Я стояла и смотрела в пол, стараясь удержать слёзы обиды, и не показать, что отцовское презрение и нелюбовь ранят меня гораздо сильнее, чем мне хотелось бы.
Внезапно на моё плечо легла тонкая рука, унизанная кольцами, и негромкий голос окутал мягкостью и теплом:
– Ничего, Моника, он всё равно любит тебя, хотя и очень… по-своему, и, поверь, Фредерик действительно уверен, что лучше всех знает, что нужно тебе для благополучной жизни.
– Любит? – я фыркнула и тыльной стороной ладони вытерла всё-таки выступившие слёзы. – Наверное, это самая своеобразная любовь в мире. Мне всегда казалось, что любимого человека надо поддерживать, а не втаптывать в грязь при малейшей возможности.
– Не преувеличивай, – бабушка ласково погладила меня по плечу, – лучше присядь и расскажи мне о своей встрече с Алексом. Я не сомневаюсь, что вы договорились, раз тебе предоставили кабинет, но мне ужасно интересно узнать подробности. Где будет твоё рабочее место?
– В «ведьминой башне», – не подумав о том, какое это произведёт впечатление на неподготовленного слушателя, сказала я и увидела, как изумлённо приподнялись брови леди Синтии, а сама она заметно напряглась. – Ну а что? Зато могу не переживать по поводу того, что все, кому не лень, будут лезть с разговорами и вопросами.
– И тебя не смущает дурная слава этого места? – леди Синтия с искренним интересом взглянула на меня, словно я сделала что-то чрезвычайно занятное.
– Нет, а должна? Бабушка, это место ничуть не хуже других, – стала объяснять я, – зато там несколько помещений, комната, в которой в случае крайней необходимости можно переночевать, и даже ванная!
– Ну да, ванная – это, разумеется, серьёзный аргумент, – улыбнувшись, согласилась леди Синтия.
– Ещё какой, – я улыбнулась сквозь слёзы, – потому как в трактире, где я живу, у нас одна умывальня на четыре номера.
Бабушка взглянула на меня с искренним недоумением, так как явно плохо представляла себе, как это – не иметь собственной ванной комнаты. Так что, бывает?!
– Моника, у тебя совсем нет денег? Я понимаю твоё стремление к независимости и даже в чём-то поддерживаю его, но жить в таких условиях…

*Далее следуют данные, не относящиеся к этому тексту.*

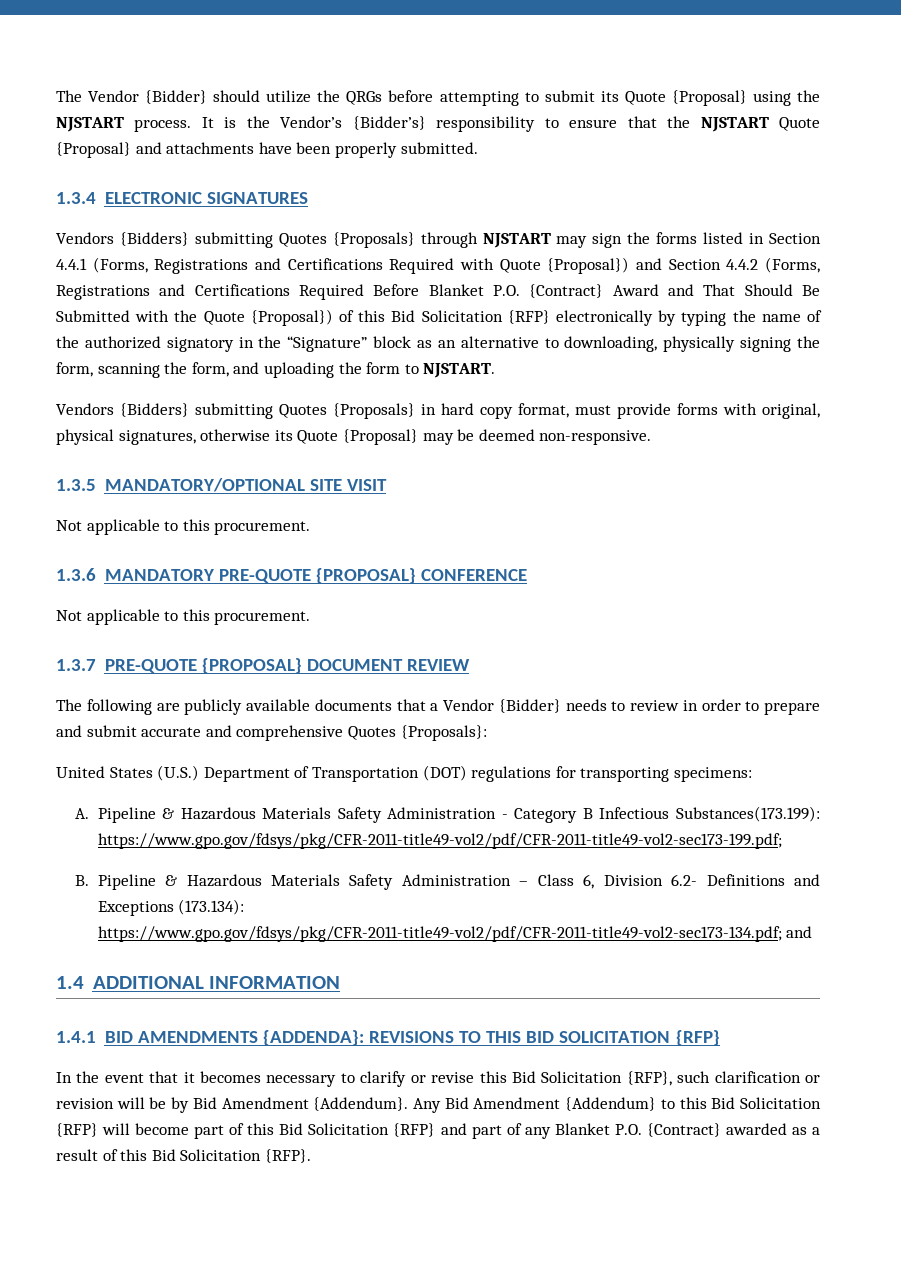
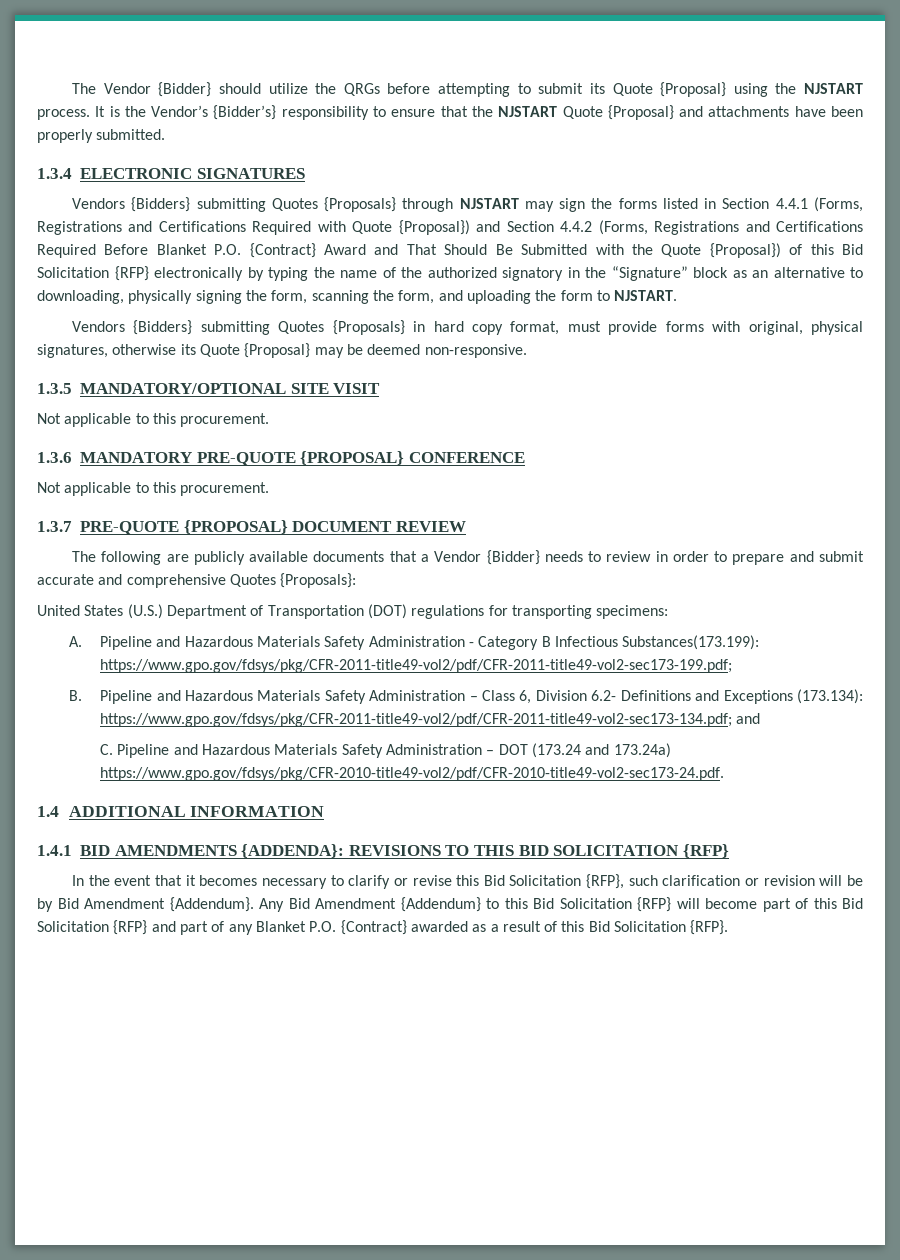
[162,808,175,819] & -> [156,636,181,647] and
[165,875,178,886] & -> [156,690,181,701] and
(813, 932) none -> [100,743,671,758] [100,767,725,781] // C. Pipeline and Hazardous Materials Safety Administration – DOT (173.24 and 173.24a) https://www.gpo.gov/fdsys/pkg/CFR-2010-title49-vol2/pdf/CFR-2010-title49-vol2-sec173-24.pdf.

– Всё в порядке, – поспешила я успокоить взволнованную леди Синтию, – мне всё нравится, и деньги у меня пока есть. Тем более что его величество наверняка не обидит меня в отношении жалования. Во всяком случае он пообещал, что сумма меня не разочарует. Кстати, я принесла тебе пирожков.
– Мне?! – леди Синтия взглянула на меня с лёгкой опаской. – Откуда?
Я, не ответив, выскочила в коридор и через минуту вернулась, держа в руках пакет с пирожками дядюшки Томаса. Хиллард, с трудом поспевающий за мной, подозрительно принюхался и удивлённо покачал головой.
– Хиллард, – обратилась я к нему, – распорядитесь, пожалуйста, накрыть к чаю, пока пирожки не остыли. Бабушка, ничего, что я распоряжаюсь?